[Opening Extracted data section]

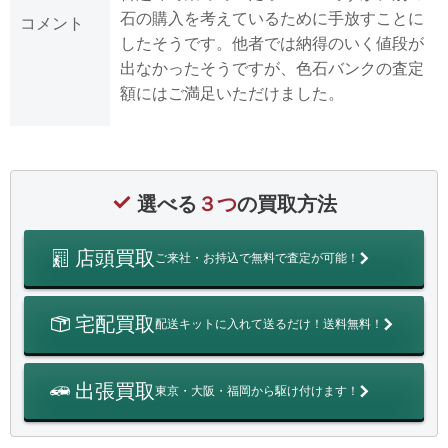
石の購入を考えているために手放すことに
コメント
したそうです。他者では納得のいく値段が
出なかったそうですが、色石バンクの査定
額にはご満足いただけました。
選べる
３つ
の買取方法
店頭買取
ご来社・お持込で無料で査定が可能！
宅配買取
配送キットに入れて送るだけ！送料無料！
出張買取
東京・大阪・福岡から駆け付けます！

[Closing Extracted data section]
[Opening Extracted data section]

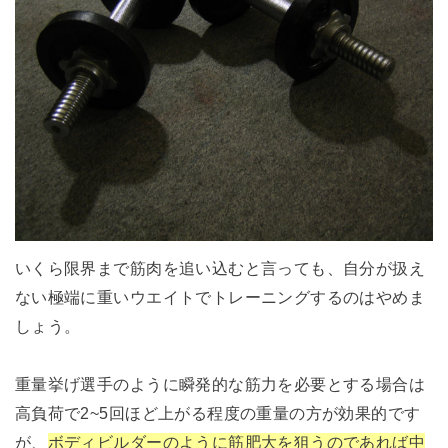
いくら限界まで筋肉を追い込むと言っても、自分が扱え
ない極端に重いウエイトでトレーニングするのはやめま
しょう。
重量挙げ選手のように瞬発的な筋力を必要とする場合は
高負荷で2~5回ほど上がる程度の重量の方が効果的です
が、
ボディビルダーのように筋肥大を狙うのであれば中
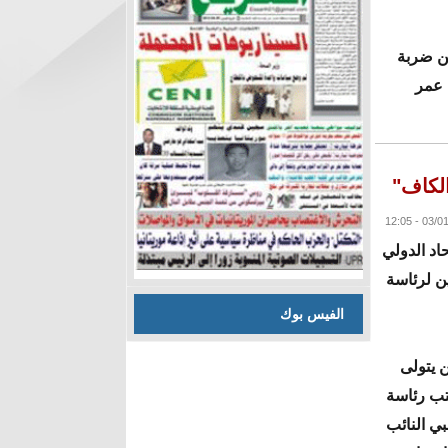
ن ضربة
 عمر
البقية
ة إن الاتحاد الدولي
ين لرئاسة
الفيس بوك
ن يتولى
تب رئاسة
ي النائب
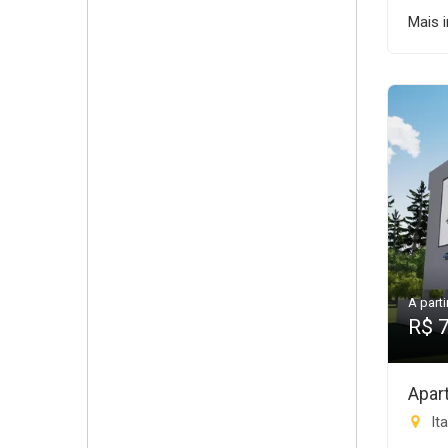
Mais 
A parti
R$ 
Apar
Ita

[Closing Extracted data section]

§ Assignment: Reproduce the entries above exactly, but only the lines between the line holding "石の購入を考えているために手放すことに" and the line holding "東京・大阪・福岡から駆け付けます！", inclusive.

§ Task output:
石の購入を考えているために手放すことに
コメント
したそうです。他者では納得のいく値段が
出なかったそうですが、色石バンクの査定
額にはご満足いただけました。
選べる
３つ
の買取方法
店頭買取
ご来社・お持込で無料で査定が可能！
宅配買取
配送キットに入れて送るだけ！送料無料！
出張買取
東京・大阪・福岡から駆け付けます！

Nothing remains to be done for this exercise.